··· Data supplied

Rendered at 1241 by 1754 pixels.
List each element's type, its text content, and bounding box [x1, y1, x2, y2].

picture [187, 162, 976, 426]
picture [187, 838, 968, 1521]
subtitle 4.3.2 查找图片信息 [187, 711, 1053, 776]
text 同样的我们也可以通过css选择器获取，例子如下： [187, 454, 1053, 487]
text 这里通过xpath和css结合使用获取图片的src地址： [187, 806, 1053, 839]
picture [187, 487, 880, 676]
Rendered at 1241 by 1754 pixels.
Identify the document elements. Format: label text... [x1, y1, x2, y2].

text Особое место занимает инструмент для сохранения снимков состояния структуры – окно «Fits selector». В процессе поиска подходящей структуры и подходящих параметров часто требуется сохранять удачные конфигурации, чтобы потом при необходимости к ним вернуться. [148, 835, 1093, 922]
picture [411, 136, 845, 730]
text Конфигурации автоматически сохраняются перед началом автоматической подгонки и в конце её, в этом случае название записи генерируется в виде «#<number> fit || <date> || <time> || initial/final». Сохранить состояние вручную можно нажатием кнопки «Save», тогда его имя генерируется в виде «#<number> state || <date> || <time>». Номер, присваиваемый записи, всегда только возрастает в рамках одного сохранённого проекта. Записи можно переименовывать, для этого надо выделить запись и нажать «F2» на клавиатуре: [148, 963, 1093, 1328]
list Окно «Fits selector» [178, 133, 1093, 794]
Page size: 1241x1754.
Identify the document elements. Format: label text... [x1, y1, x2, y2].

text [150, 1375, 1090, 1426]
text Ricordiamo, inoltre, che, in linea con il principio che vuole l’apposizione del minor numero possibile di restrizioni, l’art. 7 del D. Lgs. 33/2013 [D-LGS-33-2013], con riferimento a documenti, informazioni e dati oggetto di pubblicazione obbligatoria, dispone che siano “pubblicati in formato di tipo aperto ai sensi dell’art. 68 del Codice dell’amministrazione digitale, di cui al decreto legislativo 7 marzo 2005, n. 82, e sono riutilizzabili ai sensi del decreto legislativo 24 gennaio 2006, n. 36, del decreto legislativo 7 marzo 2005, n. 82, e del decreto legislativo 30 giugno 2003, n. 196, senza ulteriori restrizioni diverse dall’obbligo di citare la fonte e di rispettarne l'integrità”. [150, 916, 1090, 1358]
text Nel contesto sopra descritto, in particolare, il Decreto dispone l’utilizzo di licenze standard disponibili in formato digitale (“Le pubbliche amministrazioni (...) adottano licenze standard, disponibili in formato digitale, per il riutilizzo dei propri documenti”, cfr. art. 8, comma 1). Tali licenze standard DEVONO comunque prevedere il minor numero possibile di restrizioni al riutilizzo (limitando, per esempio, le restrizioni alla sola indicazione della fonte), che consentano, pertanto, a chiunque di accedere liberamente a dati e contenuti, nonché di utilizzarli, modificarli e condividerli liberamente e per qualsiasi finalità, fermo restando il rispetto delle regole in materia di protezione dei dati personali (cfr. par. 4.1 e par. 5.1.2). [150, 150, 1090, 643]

······

Task description ▸
Each entry is to be written out exactly as it was given.

Your response ▸
Rendered at 1241 by 1754 pixels.
List each element's type, its text content, and bounding box [x1, y1, x2, y2].

picture [187, 162, 976, 426]
picture [187, 838, 968, 1521]
subtitle 4.3.2 查找图片信息 [187, 711, 1053, 776]
text 同样的我们也可以通过css选择器获取，例子如下： [187, 454, 1053, 487]
text 这里通过xpath和css结合使用获取图片的src地址： [187, 806, 1053, 839]
picture [187, 487, 880, 676]
Rendered at 1241 by 1754 pixels.
Identify the document elements. Format: label text... [x1, y1, x2, y2].

text Особое место занимает инструмент для сохранения снимков состояния структуры – окно «Fits selector». В процессе поиска подходящей структуры и подходящих параметров часто требуется сохранять удачные конфигурации, чтобы потом при необходимости к ним вернуться. [148, 835, 1093, 922]
picture [411, 136, 845, 730]
text Конфигурации автоматически сохраняются перед началом автоматической подгонки и в конце её, в этом случае название записи генерируется в виде «#<number> fit || <date> || <time> || initial/final». Сохранить состояние вручную можно нажатием кнопки «Save», тогда его имя генерируется в виде «#<number> state || <date> || <time>». Номер, присваиваемый записи, всегда только возрастает в рамках одного сохранённого проекта. Записи можно переименовывать, для этого надо выделить запись и нажать «F2» на клавиатуре: [148, 963, 1093, 1328]
list Окно «Fits selector» [178, 133, 1093, 794]
Page size: 1241x1754.
Identify the document elements. Format: label text... [x1, y1, x2, y2].

text [150, 1375, 1090, 1426]
text Ricordiamo, inoltre, che, in linea con il principio che vuole l’apposizione del minor numero possibile di restrizioni, l’art. 7 del D. Lgs. 33/2013 [D-LGS-33-2013], con riferimento a documenti, informazioni e dati oggetto di pubblicazione obbligatoria, dispone che siano “pubblicati in formato di tipo aperto ai sensi dell’art. 68 del Codice dell’amministrazione digitale, di cui al decreto legislativo 7 marzo 2005, n. 82, e sono riutilizzabili ai sensi del decreto legislativo 24 gennaio 2006, n. 36, del decreto legislativo 7 marzo 2005, n. 82, e del decreto legislativo 30 giugno 2003, n. 196, senza ulteriori restrizioni diverse dall’obbligo di citare la fonte e di rispettarne l'integrità”. [150, 916, 1090, 1358]
text Nel contesto sopra descritto, in particolare, il Decreto dispone l’utilizzo di licenze standard disponibili in formato digitale (“Le pubbliche amministrazioni (...) adottano licenze standard, disponibili in formato digitale, per il riutilizzo dei propri documenti”, cfr. art. 8, comma 1). Tali licenze standard DEVONO comunque prevedere il minor numero possibile di restrizioni al riutilizzo (limitando, per esempio, le restrizioni alla sola indicazione della fonte), che consentano, pertanto, a chiunque di accedere liberamente a dati e contenuti, nonché di utilizzarli, modificarli e condividerli liberamente e per qualsiasi finalità, fermo restando il rispetto delle regole in materia di protezione dei dati personali (cfr. par. 4.1 e par. 5.1.2). [150, 150, 1090, 643]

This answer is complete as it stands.